(Task instructions):
Once the pictures are set aside, copy the records below exactly as they stand.

---

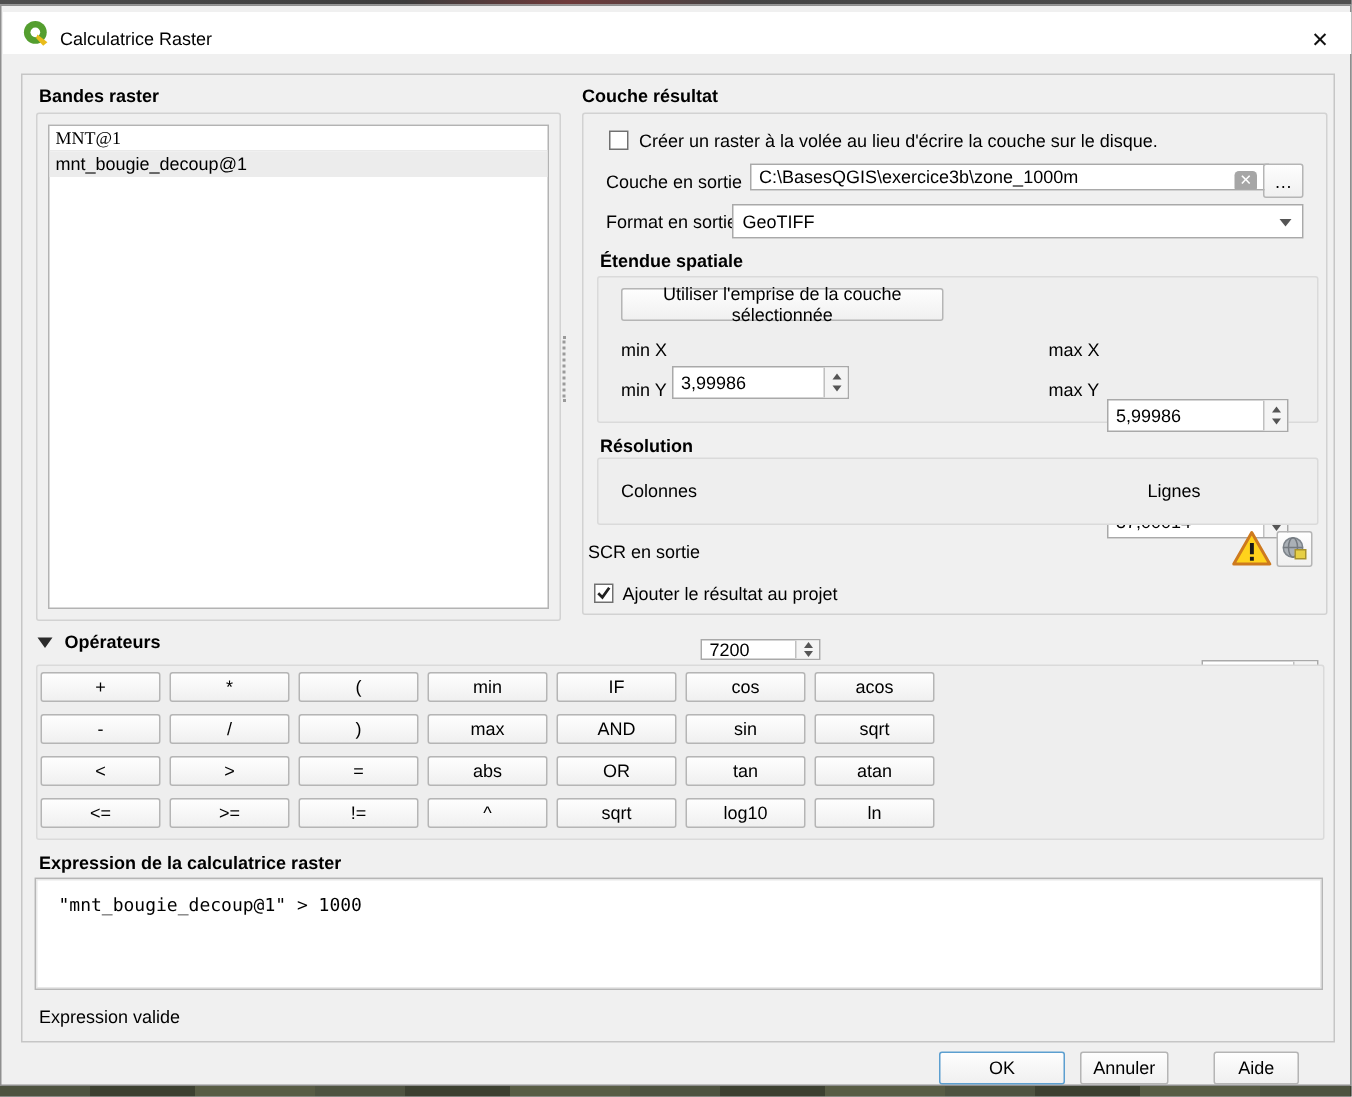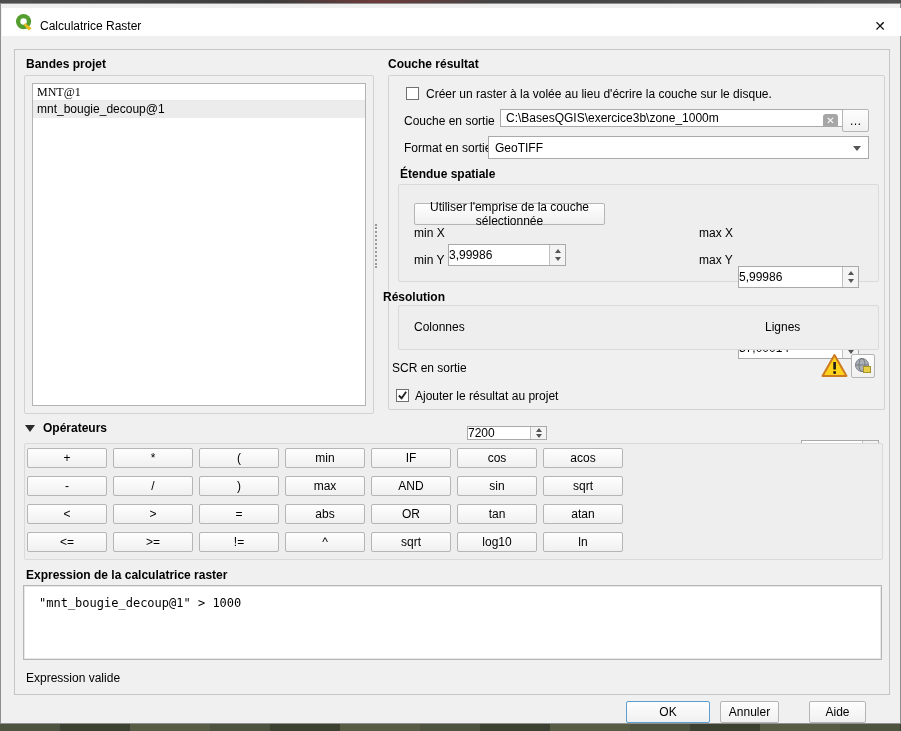--- a/index.html
+++ b/index.html
@@ -64,7 +64,7 @@
 
     <div class="abs main-frame"></div>
 
-    <span class="abs bold" style="left:25px;top:53px">Bandes projet</span>
+    <span class="abs bold" style="left:25px;top:53px">Bandes raster</span>
     <div class="abs groupbox" style="left:23px;top:71px;width:350px;height:339px"></div>
     <div class="abs listbox" style="left:31px;top:79px;width:334px;height:323px">
       <div class="list-item first">MNT@1</div>

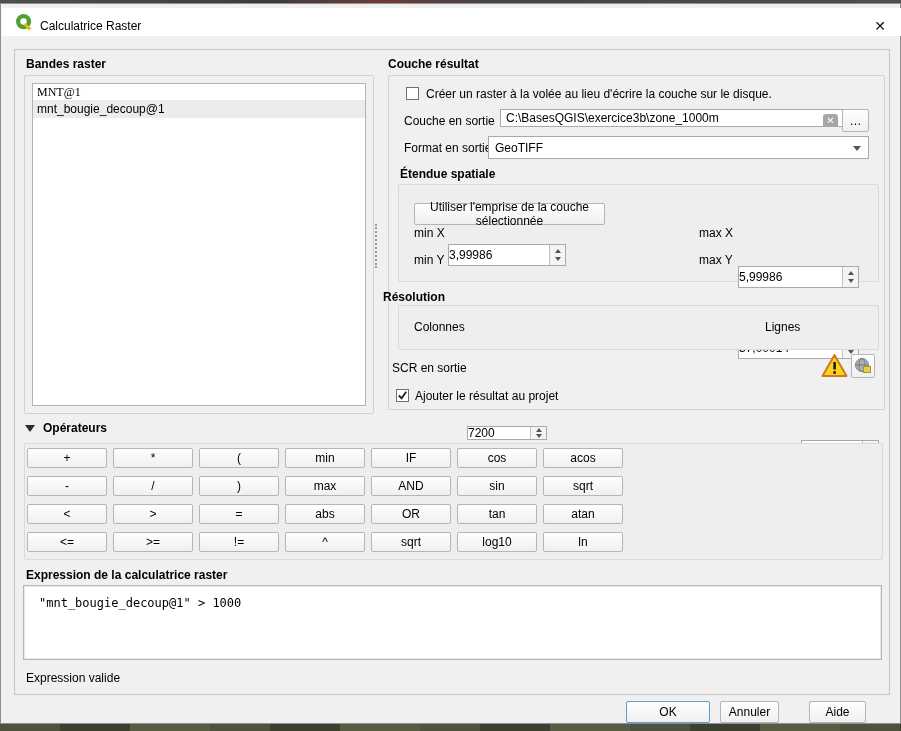--- a/index.html
+++ b/index.html
@@ -94,7 +94,7 @@
 
     <span class="abs bold" style="left:399px;top:163px">Étendue spatiale</span>
     <div class="abs panel" style="left:397px;top:180px;width:481px;height:98px"></div>
-    <div class="abs btn" style="left:413px;top:199px;width:191px;height:22px">Utiliser l'emprise de la couche sélectionnée</div>
+    <div class="abs btn" style="left:413px;top:188px;width:215px;height:22px">Utiliser l'emprise de la couche sélectionnée</div>
 
     <span class="abs" style="left:413px;top:222px">min X</span>
     <div class="abs spin" style="left:447px;top:217px;width:118px;height:22px">

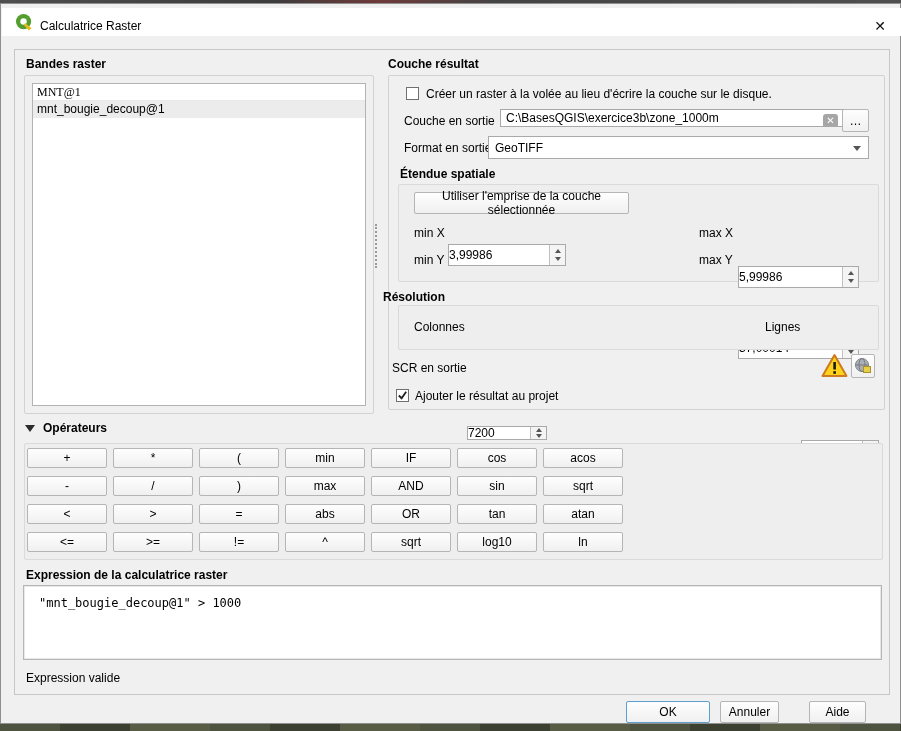--- a/index.html
+++ b/index.html
@@ -29,7 +29,7 @@
   .combo { background:#fff; border:1px solid #a9a9a9; display:flex; align-items:center; padding-left:6px; position:relative; }
   .combo-arrow { position:absolute; right:7px; top:9px; width:0; height:0;
          border-left:4px solid transparent; border-right:4px solid transparent; border-top:5px solid #555; }
-  .spin { background:#fff; border:1px solid #a9a9a9; display:flex; align-items:center; position:relative; }
+  .spin { background:#fff; border:1px solid #a9a9a9; display:flex; align-items:center; padding-left:5px; position:relative; }
   .spin-arrows { position:absolute; right:0; top:0; bottom:0; width:16px; border-left:1px solid #c0c0c0;
          background:#f4f4f4; display:flex; flex-direction:column; align-items:center; justify-content:space-evenly; }
   .tri-up { width:0; height:0; border-left:3px solid transparent; border-right:3px solid transparent; border-bottom:4px solid #555; }

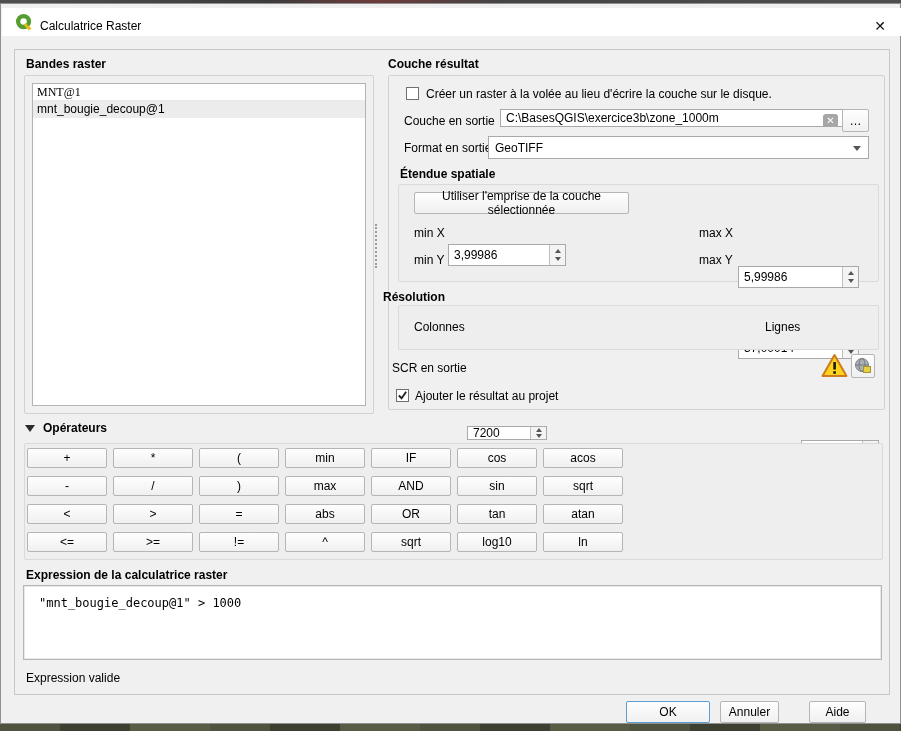--- a/index.html
+++ b/index.html
@@ -129,7 +129,7 @@
         </span>
     </div>
 
-    <span class="abs bold" style="left:382px;top:286px">Résolution</span>
+    <span class="abs bold" style="left:399px;top:286px">Résolution</span>
     <div class="abs panel" style="left:397px;top:301px;width:481px;height:45px"></div>
     <span class="abs" style="left:413px;top:316px">Colonnes</span>
     <div class="abs spin" style="left:466px;top:311px;width:80px;height:14px">

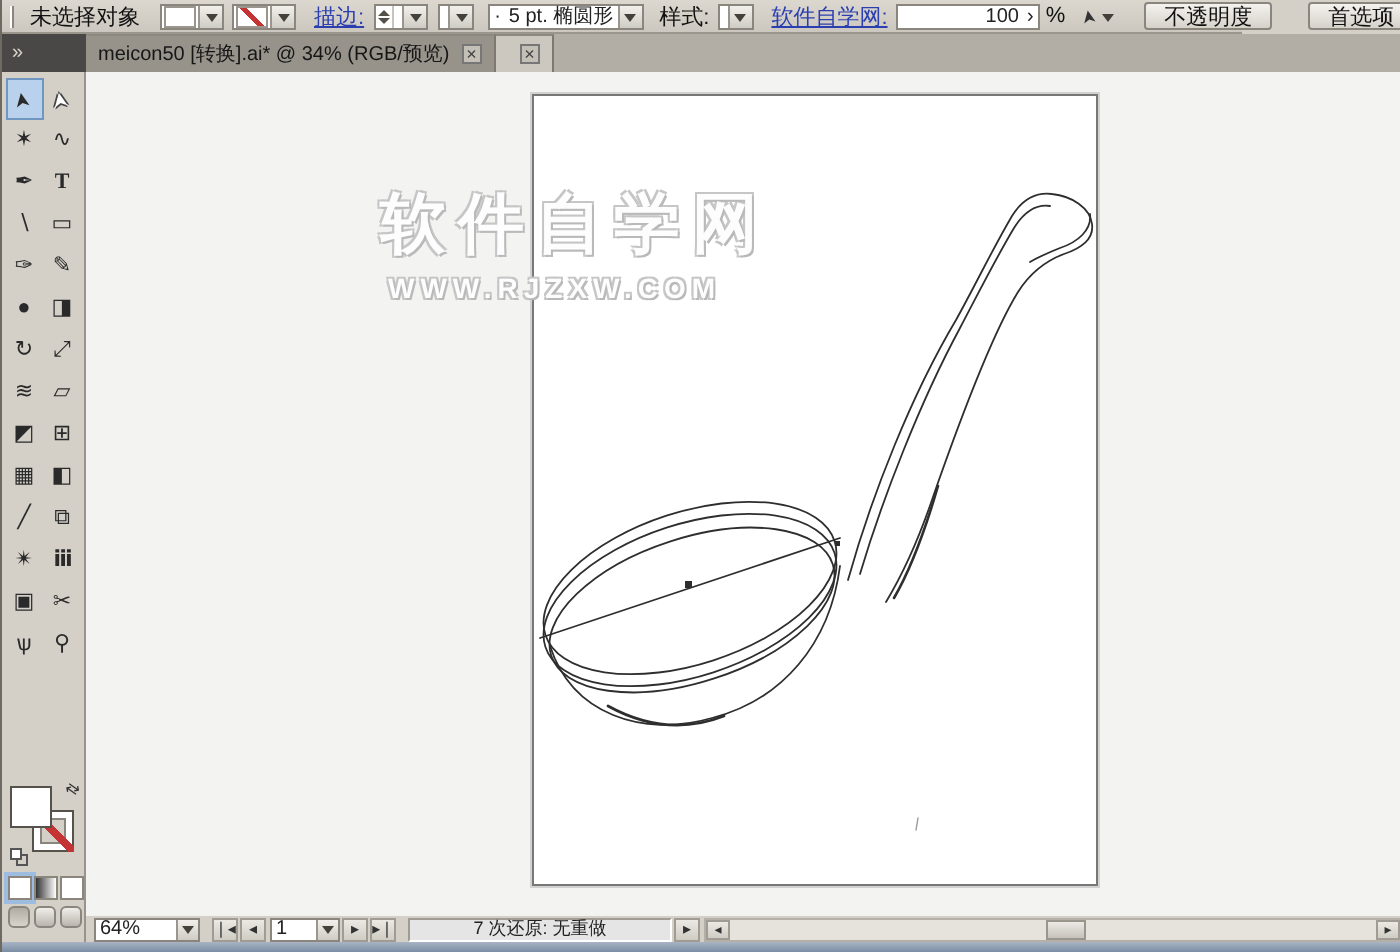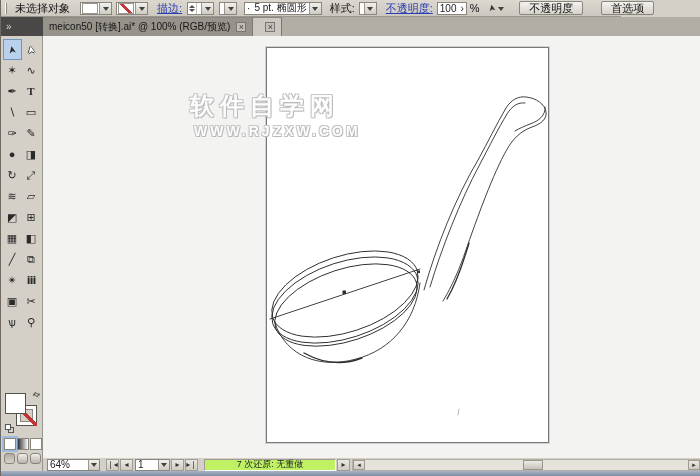--- a/index.html
+++ b/index.html
@@ -141,7 +141,7 @@
       <span class="field" style="flex:1;"></span>
       <span class="dd"></span>
     </div>
-    <span class="bluelink">不透明度:</span>
+    <span class="bluelink">软件自学网:</span>
     <div class="combo" style="margin-left:4px;">
       <span class="field">100</span>
       <span class="field">›</span>

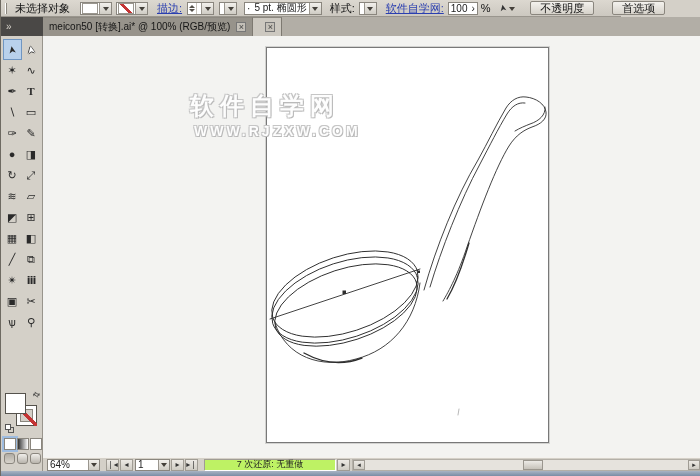--- a/index.html
+++ b/index.html
@@ -142,7 +142,7 @@
       <span class="dd"></span>
     </div>
     <span class="bluelink">软件自学网:</span>
-    <div class="combo" style="margin-left:4px;">
+    <div class="combo" style="margin-left:4px;padding-left:42px;">
       <span class="field">100</span>
       <span class="field">›</span>
     </div>

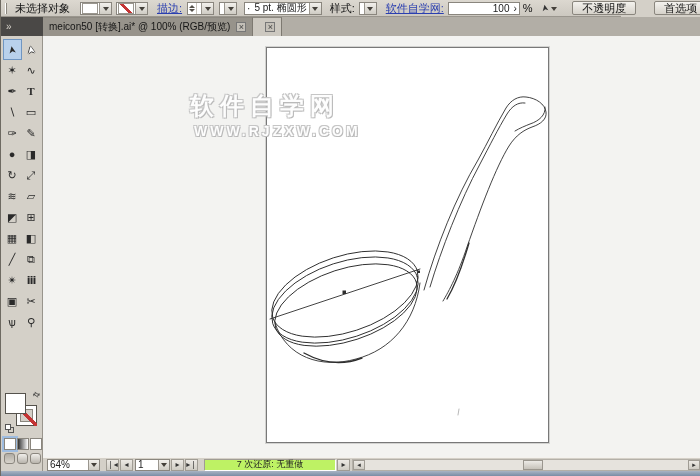--- a/index.html
+++ b/index.html
@@ -160,7 +160,7 @@
       <span>»</span>
     </div>
     <div class="tab inactive">
-      <span>meicon50 [转换].ai* @ 100% (RGB/预览)</span>
+      <span>meicon50 [转换].ai* @ 34% (RGB/预览)</span>
       <span class="close">×</span>
     </div>
     <div class="tab active">

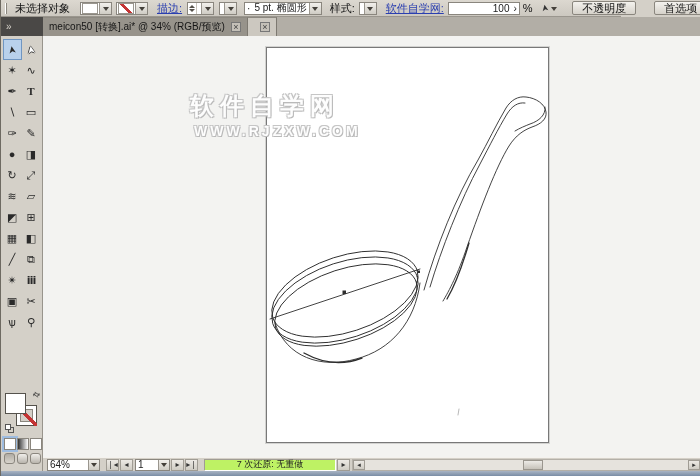--- a/index.html
+++ b/index.html
@@ -81,7 +81,7 @@
   #watermark { position:absolute; left:147px; top:54px; z-index:2;
     color:#fdfdfd; font-weight:bold;
     text-shadow:1px 1px 0 #b9b9b9,-1px -1px 0 #c6c6c6,1px -1px 0 #c6c6c6,-1px 1px 0 #c6c6c6; }
-  #watermark .wm1 { font-size:24px; letter-spacing:6px; }
+  #watermark .wm1 { font-size:33px; letter-spacing:6px; }
   #watermark .wm2 { font-size:14px; letter-spacing:3px; margin-top:1px; margin-left:4px; }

---

(Exercise result):
--- a/index.html
+++ b/index.html
@@ -64,7 +64,7 @@
 
     <div class="abs main-frame"></div>
 
-    <span class="abs bold" style="left:25px;top:53px">Bandes projet</span>
+    <span class="abs bold" style="left:25px;top:53px">Bandes raster</span>
     <div class="abs groupbox" style="left:23px;top:71px;width:350px;height:339px"></div>
     <div class="abs listbox" style="left:31px;top:79px;width:334px;height:323px">
       <div class="list-item first">MNT@1</div>

--- a/index.html
+++ b/index.html
@@ -94,7 +94,7 @@
 
     <span class="abs bold" style="left:399px;top:163px">Étendue spatiale</span>
     <div class="abs panel" style="left:397px;top:180px;width:481px;height:98px"></div>
-    <div class="abs btn" style="left:413px;top:199px;width:191px;height:22px">Utiliser l'emprise de la couche sélectionnée</div>
+    <div class="abs btn" style="left:413px;top:188px;width:215px;height:22px">Utiliser l'emprise de la couche sélectionnée</div>
 
     <span class="abs" style="left:413px;top:222px">min X</span>
     <div class="abs spin" style="left:447px;top:217px;width:118px;height:22px">

--- a/index.html
+++ b/index.html
@@ -29,7 +29,7 @@
   .combo { background:#fff; border:1px solid #a9a9a9; display:flex; align-items:center; padding-left:6px; position:relative; }
   .combo-arrow { position:absolute; right:7px; top:9px; width:0; height:0;
          border-left:4px solid transparent; border-right:4px solid transparent; border-top:5px solid #555; }
-  .spin { background:#fff; border:1px solid #a9a9a9; display:flex; align-items:center; position:relative; }
+  .spin { background:#fff; border:1px solid #a9a9a9; display:flex; align-items:center; padding-left:5px; position:relative; }
   .spin-arrows { position:absolute; right:0; top:0; bottom:0; width:16px; border-left:1px solid #c0c0c0;
          background:#f4f4f4; display:flex; flex-direction:column; align-items:center; justify-content:space-evenly; }
   .tri-up { width:0; height:0; border-left:3px solid transparent; border-right:3px solid transparent; border-bottom:4px solid #555; }

--- a/index.html
+++ b/index.html
@@ -129,7 +129,7 @@
         </span>
     </div>
 
-    <span class="abs bold" style="left:382px;top:286px">Résolution</span>
+    <span class="abs bold" style="left:399px;top:286px">Résolution</span>
     <div class="abs panel" style="left:397px;top:301px;width:481px;height:45px"></div>
     <span class="abs" style="left:413px;top:316px">Colonnes</span>
     <div class="abs spin" style="left:466px;top:311px;width:80px;height:14px">

--- a/index.html
+++ b/index.html
@@ -141,7 +141,7 @@
       <span class="field" style="flex:1;"></span>
       <span class="dd"></span>
     </div>
-    <span class="bluelink">不透明度:</span>
+    <span class="bluelink">软件自学网:</span>
     <div class="combo" style="margin-left:4px;">
       <span class="field">100</span>
       <span class="field">›</span>

--- a/index.html
+++ b/index.html
@@ -142,7 +142,7 @@
       <span class="dd"></span>
     </div>
     <span class="bluelink">软件自学网:</span>
-    <div class="combo" style="margin-left:4px;">
+    <div class="combo" style="margin-left:4px;padding-left:42px;">
       <span class="field">100</span>
       <span class="field">›</span>
     </div>

--- a/index.html
+++ b/index.html
@@ -160,7 +160,7 @@
       <span>»</span>
     </div>
     <div class="tab inactive">
-      <span>meicon50 [转换].ai* @ 100% (RGB/预览)</span>
+      <span>meicon50 [转换].ai* @ 34% (RGB/预览)</span>
       <span class="close">×</span>
     </div>
     <div class="tab active">

--- a/index.html
+++ b/index.html
@@ -81,7 +81,7 @@
   #watermark { position:absolute; left:147px; top:54px; z-index:2;
     color:#fdfdfd; font-weight:bold;
     text-shadow:1px 1px 0 #b9b9b9,-1px -1px 0 #c6c6c6,1px -1px 0 #c6c6c6,-1px 1px 0 #c6c6c6; }
-  #watermark .wm1 { font-size:24px; letter-spacing:6px; }
+  #watermark .wm1 { font-size:33px; letter-spacing:6px; }
   #watermark .wm2 { font-size:14px; letter-spacing:3px; margin-top:1px; margin-left:4px; }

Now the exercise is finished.